TASK DIRECTIONS: Wherever the word "SilkS" turns up in a line of the entries, copy that line.

Text-based hardware design files:
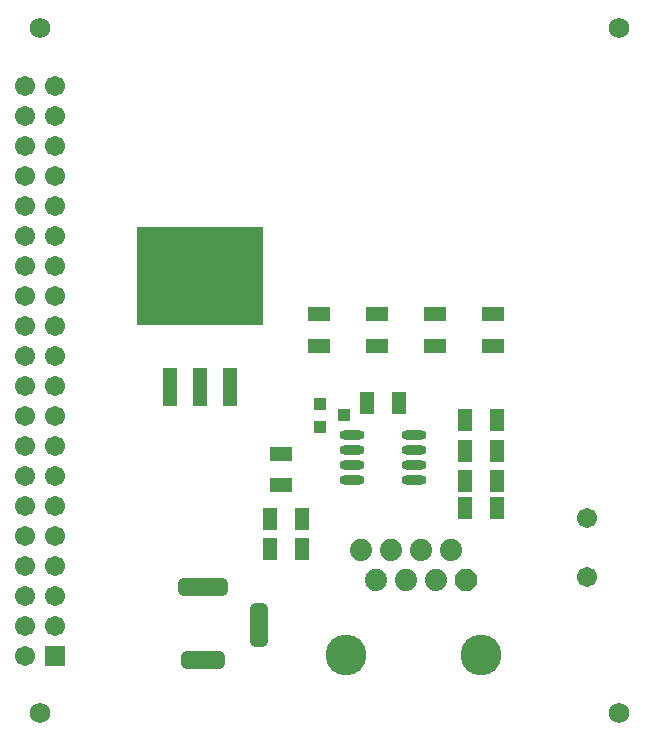
<source format=gts>
G04 Layer_Color=8388736*
%FSAX44Y44*%
%MOMM*%
G71*
G01*
G75*
%ADD37R,1.3032X1.9032*%
%ADD38R,1.9032X1.3032*%
%ADD39R,10.6532X8.3032*%
%ADD40R,1.2032X3.2032*%
%ADD41O,2.1032X0.8032*%
%ADD42R,1.1032X1.0032*%
%ADD43C,1.7272*%
%ADD44R,1.7032X1.7032*%
%ADD45C,1.7032*%
%ADD46C,3.4532*%
%ADD47P,2.0345X8X22.5*%
%ADD48C,1.8796*%
G04:AMPARAMS|DCode=49|XSize=3.7032mm|YSize=1.5032mm|CornerRadius=0.4266mm|HoleSize=0mm|Usage=FLASHONLY|Rotation=270.000|XOffset=0mm|YOffset=0mm|HoleType=Round|Shape=RoundedRectangle|*
%AMROUNDEDRECTD49*
21,1,3.7032,0.6500,0,0,270.0*
21,1,2.8500,1.5032,0,0,270.0*
1,1,0.8532,-0.3250,-1.4250*
1,1,0.8532,-0.3250,1.4250*
1,1,0.8532,0.3250,1.4250*
1,1,0.8532,0.3250,-1.4250*
%
%ADD49ROUNDEDRECTD49*%
G04:AMPARAMS|DCode=50|XSize=3.7032mm|YSize=1.5032mm|CornerRadius=0.4266mm|HoleSize=0mm|Usage=FLASHONLY|Rotation=180.000|XOffset=0mm|YOffset=0mm|HoleType=Round|Shape=RoundedRectangle|*
%AMROUNDEDRECTD50*
21,1,3.7032,0.6500,0,0,180.0*
21,1,2.8500,1.5032,0,0,180.0*
1,1,0.8532,-1.4250,0.3250*
1,1,0.8532,1.4250,0.3250*
1,1,0.8532,1.4250,-0.3250*
1,1,0.8532,-1.4250,-0.3250*
%
%ADD50ROUNDEDRECTD50*%
G04:AMPARAMS|DCode=51|XSize=4.2032mm|YSize=1.5032mm|CornerRadius=0.4266mm|HoleSize=0mm|Usage=FLASHONLY|Rotation=180.000|XOffset=0mm|YOffset=0mm|HoleType=Round|Shape=RoundedRectangle|*
%AMROUNDEDRECTD51*
21,1,4.2032,0.6500,0,0,180.0*
21,1,3.3500,1.5032,0,0,180.0*
1,1,0.8532,-1.6750,0.3250*
1,1,0.8532,1.6750,0.3250*
1,1,0.8532,1.6750,-0.3250*
1,1,0.8532,-1.6750,-0.3250*
%
%ADD51ROUNDEDRECTD51*%
D37*
X00356070Y00399390D02*
D03*
X00329070D02*
D03*
X00494170Y00408280D02*
D03*
X00521170D02*
D03*
X00356070Y00373990D02*
D03*
X00329070D02*
D03*
X00494170Y00431140D02*
D03*
X00521170D02*
D03*
X00438620Y00497180D02*
D03*
X00411620D02*
D03*
X00521170Y00457175D02*
D03*
X00494170D02*
D03*
Y00483210D02*
D03*
X00521170D02*
D03*
D38*
X00517830Y00572910D02*
D03*
Y00545910D02*
D03*
X00468723Y00572910D02*
D03*
Y00545910D02*
D03*
X00419617Y00572910D02*
D03*
Y00545910D02*
D03*
X00370510Y00572910D02*
D03*
Y00545910D02*
D03*
X00338760Y00427800D02*
D03*
Y00454800D02*
D03*
D39*
X00270180Y00605340D02*
D03*
D40*
X00295580Y00510840D02*
D03*
X00270180D02*
D03*
X00244780D02*
D03*
D41*
X00399080Y00470510D02*
D03*
Y00457810D02*
D03*
Y00445110D02*
D03*
Y00432410D02*
D03*
X00451160Y00470510D02*
D03*
Y00457810D02*
D03*
Y00445110D02*
D03*
Y00432410D02*
D03*
D42*
X00391940Y00487020D02*
D03*
X00371940Y00477520D02*
D03*
Y00496520D02*
D03*
D43*
X00135000Y00815000D02*
D03*
X00625000D02*
D03*
X00135000Y00235000D02*
D03*
X00625000D02*
D03*
D44*
X00147700Y00283700D02*
D03*
D45*
Y00309100D02*
D03*
Y00334500D02*
D03*
Y00359900D02*
D03*
Y00385300D02*
D03*
Y00410700D02*
D03*
Y00436100D02*
D03*
Y00461500D02*
D03*
Y00486900D02*
D03*
Y00512300D02*
D03*
X00122300Y00283700D02*
D03*
Y00309100D02*
D03*
Y00334500D02*
D03*
Y00359900D02*
D03*
Y00385300D02*
D03*
Y00410700D02*
D03*
Y00436100D02*
D03*
Y00461500D02*
D03*
Y00486900D02*
D03*
Y00512300D02*
D03*
Y00740900D02*
D03*
Y00715500D02*
D03*
Y00690100D02*
D03*
Y00664700D02*
D03*
Y00639300D02*
D03*
Y00613900D02*
D03*
Y00588500D02*
D03*
Y00563100D02*
D03*
Y00537700D02*
D03*
X00147700Y00740900D02*
D03*
Y00715500D02*
D03*
Y00690100D02*
D03*
Y00664700D02*
D03*
Y00639300D02*
D03*
Y00613900D02*
D03*
Y00588500D02*
D03*
Y00563100D02*
D03*
Y00537700D02*
D03*
Y00766300D02*
D03*
X00122300D02*
D03*
X00597500Y00350000D02*
D03*
Y00400000D02*
D03*
D46*
X00507680Y00283820D02*
D03*
X00393360D02*
D03*
D47*
X00494980Y00347320D02*
D03*
D48*
X00482280Y00372720D02*
D03*
X00469580Y00347320D02*
D03*
X00456880Y00372720D02*
D03*
X00444180Y00347320D02*
D03*
X00431480Y00372720D02*
D03*
X00418780Y00347320D02*
D03*
X00406080Y00372720D02*
D03*
D49*
X00319720Y00310010D02*
D03*
D50*
X00272720Y00280010D02*
D03*
D51*
Y00342010D02*
D03*
M02*

</source>
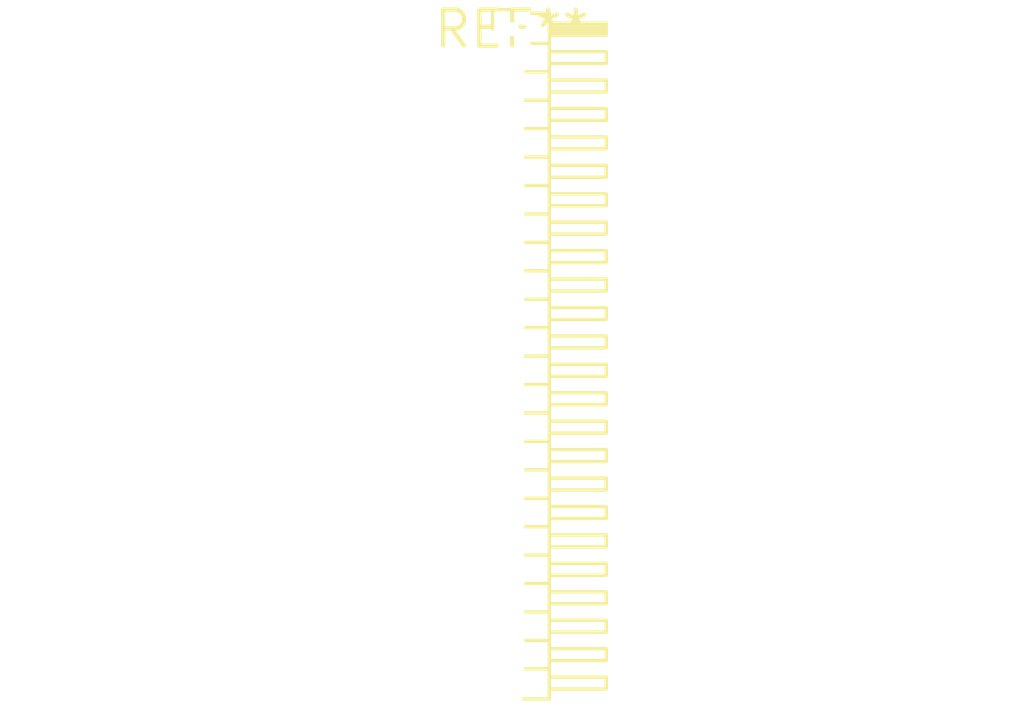
<source format=kicad_pcb>
(kicad_pcb (version 20240108) (generator pcbnew)

  (general
    (thickness 1.6)
  )

  (paper "A4")
  (layers
    (0 "F.Cu" signal)
    (31 "B.Cu" signal)
    (32 "B.Adhes" user "B.Adhesive")
    (33 "F.Adhes" user "F.Adhesive")
    (34 "B.Paste" user)
    (35 "F.Paste" user)
    (36 "B.SilkS" user "B.Silkscreen")
    (37 "F.SilkS" user "F.Silkscreen")
    (38 "B.Mask" user)
    (39 "F.Mask" user)
    (40 "Dwgs.User" user "User.Drawings")
    (41 "Cmts.User" user "User.Comments")
    (42 "Eco1.User" user "User.Eco1")
    (43 "Eco2.User" user "User.Eco2")
    (44 "Edge.Cuts" user)
    (45 "Margin" user)
    (46 "B.CrtYd" user "B.Courtyard")
    (47 "F.CrtYd" user "F.Courtyard")
    (48 "B.Fab" user)
    (49 "F.Fab" user)
    (50 "User.1" user)
    (51 "User.2" user)
    (52 "User.3" user)
    (53 "User.4" user)
    (54 "User.5" user)
    (55 "User.6" user)
    (56 "User.7" user)
    (57 "User.8" user)
    (58 "User.9" user)
  )

  (setup
    (pad_to_mask_clearance 0)
    (pcbplotparams
      (layerselection 0x00010fc_ffffffff)
      (plot_on_all_layers_selection 0x0000000_00000000)
      (disableapertmacros false)
      (usegerberextensions false)
      (usegerberattributes false)
      (usegerberadvancedattributes false)
      (creategerberjobfile false)
      (dashed_line_dash_ratio 12.000000)
      (dashed_line_gap_ratio 3.000000)
      (svgprecision 4)
      (plotframeref false)
      (viasonmask false)
      (mode 1)
      (useauxorigin false)
      (hpglpennumber 1)
      (hpglpenspeed 20)
      (hpglpendiameter 15.000000)
      (dxfpolygonmode false)
      (dxfimperialunits false)
      (dxfusepcbnewfont false)
      (psnegative false)
      (psa4output false)
      (plotreference false)
      (plotvalue false)
      (plotinvisibletext false)
      (sketchpadsonfab false)
      (subtractmaskfromsilk false)
      (outputformat 1)
      (mirror false)
      (drillshape 1)
      (scaleselection 1)
      (outputdirectory "")
    )
  )

  (net 0 "")

  (footprint "PinHeader_1x24_P1.00mm_Horizontal" (layer "F.Cu") (at 0 0))

)

</source>
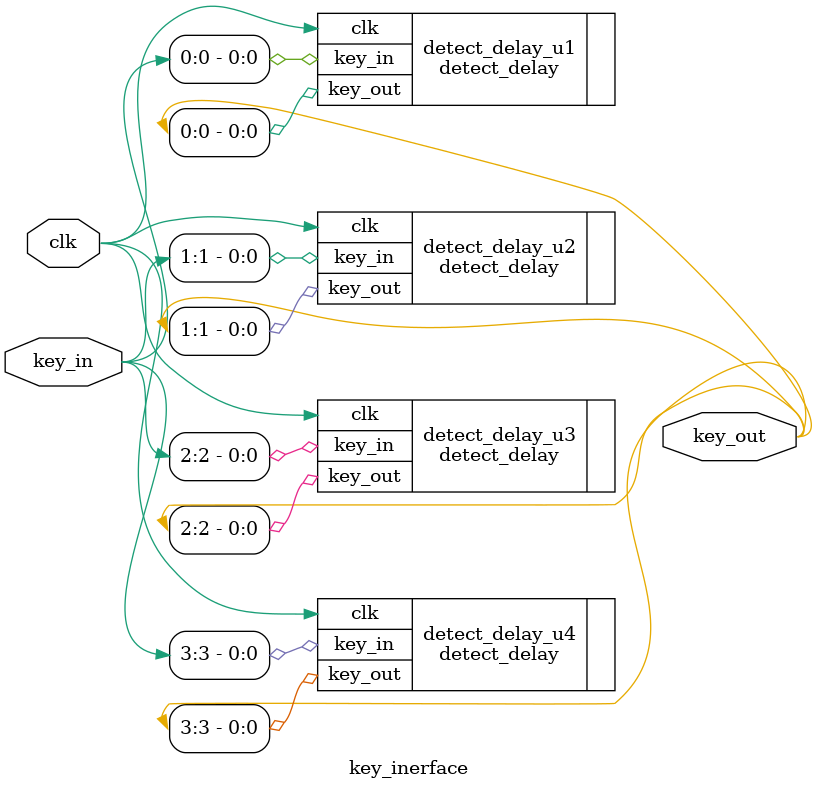
<source format=v>
module key_inerface(
    input clk,
    input [3:0]key_in,
    output [3:0]key_out
);


detect_delay detect_delay_u1(
    .clk(clk),    
    .key_in(key_in[0]),
    .key_out(key_out[0])
);

detect_delay detect_delay_u2(
    .clk(clk),    
    .key_in(key_in[1]),
    .key_out(key_out[1])
);

detect_delay detect_delay_u3(
    .clk(clk),    
    .key_in(key_in[2]),
    .key_out(key_out[2])
);

detect_delay detect_delay_u4(
    .clk(clk),    
    .key_in(key_in[3]),
    .key_out(key_out[3])
);

endmodule
</source>
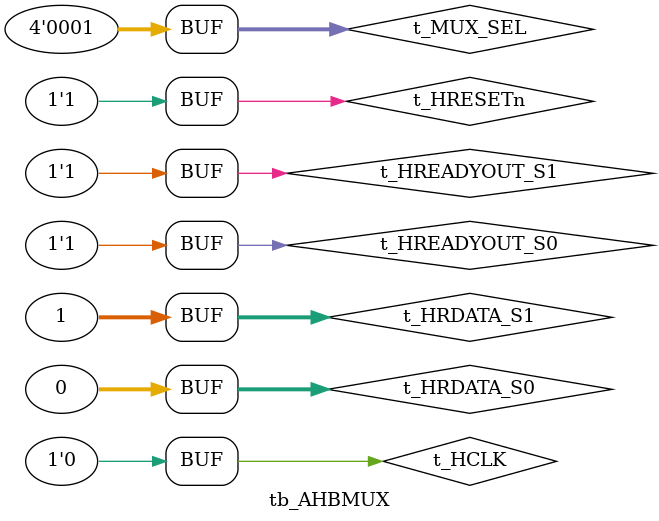
<source format=v>
`timescale 1ns / 1ps


module tb_AHBMUX();
      
    reg t_HCLK, t_HRESETn, t_HREADYOUT_S0, t_HREADYOUT_S1, t_HREADYOUT_S2, t_HREADYOUT_S3, t_HREADYOUT_S4,
		t_HREADYOUT_S5, t_HREADYOUT_S6, t_HREADYOUT_S7, t_HREADYOUT_S8, t_HREADYOUT_S9, t_HREADYOUT_NOMAP;
	reg [3:0] t_MUX_SEL;
	reg [31:0] t_HRDATA_S0, t_HRDATA_S1, t_HRDATA_S2, t_HRDATA_S3, t_HRDATA_S4, t_HRDATA_S5, t_HRDATA_S6,
		t_HRDATA_S7, t_HRDATA_S8, t_HRDATA_S9, t_HRDATA_NOMAP;
    wire t_HREADY;	 
    wire [31:0] t_HRDATA;
      
	AHBMUX UUT(
		.HCLK (t_HCLK),
		.HRESETn (t_HRESETn),	   
		.MUX_SEL (t_MUX_SEL),
		.HRDATA_S0 (t_HRDATA_S0),		
		.HRDATA_S1 (t_HRDATA_S1),
		.HRDATA_S2 (t_HRDATA_S2),
		.HRDATA_S3 (t_HRDATA_S3),
		.HRDATA_S4 (t_HRDATA_S4),
		.HRDATA_S5 (t_HRDATA_S5),
		.HRDATA_S6 (t_HRDATA_S6),
		.HRDATA_S7 (t_HRDATA_S7),
		.HRDATA_S8 (t_HRDATA_S8),
		.HRDATA_S9 (t_HRDATA_S9),
		.HRDATA_NOMAP (t_HRDATA_NOMAP),
		.HREADYOUT_S0 (t_HREADYOUT_S0),
		.HREADYOUT_S1 (t_HREADYOUT_S1),
		.HREADYOUT_S2 (t_HREADYOUT_S2),
		.HREADYOUT_S3 (t_HREADYOUT_S3),
		.HREADYOUT_S4 (t_HREADYOUT_S4),
		.HREADYOUT_S5 (t_HREADYOUT_S5),
		.HREADYOUT_S6 (t_HREADYOUT_S6),
		.HREADYOUT_S7 (t_HREADYOUT_S7),
		.HREADYOUT_S8 (t_HREADYOUT_S8),
		.HREADYOUT_S9 (t_HREADYOUT_S9),
		.HREADYOUT_NOMAP (t_HREADYOUT_NOMAP),
		.HREADY (t_HREADY),
		.HRDATA (t_HRDATA)
		);
		
	always
    begin
        #5;
        t_HCLK = 1'b1;
        #5;
        t_HCLK = 1'b0; 
    end

    initial
        begin
            #10;
            t_HRESETn = 1'b0;
			
			#10;
            t_HRESETn = 1'b1;
			
			#10;
            t_MUX_SEL = 4'b0000;
			t_HRDATA_S0	= 32'b00000000000000000000000000000000;	
			t_HREADYOUT_S0 = 1'b1;
			
			#10;
            t_MUX_SEL = 4'b0001;
			t_HRDATA_S1 = 32'b00000000000000000000000000000001;
			t_HREADYOUT_S1 = 1'b1;
            
            // Add rest of the test vectors here including for NOMAP
			
        end
endmodule

</source>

REPLY TO THE EXERCISE:
    (36 "B.SilkS" user "B.Silkscreen")
    (37 "F.SilkS" user "F.Silkscreen")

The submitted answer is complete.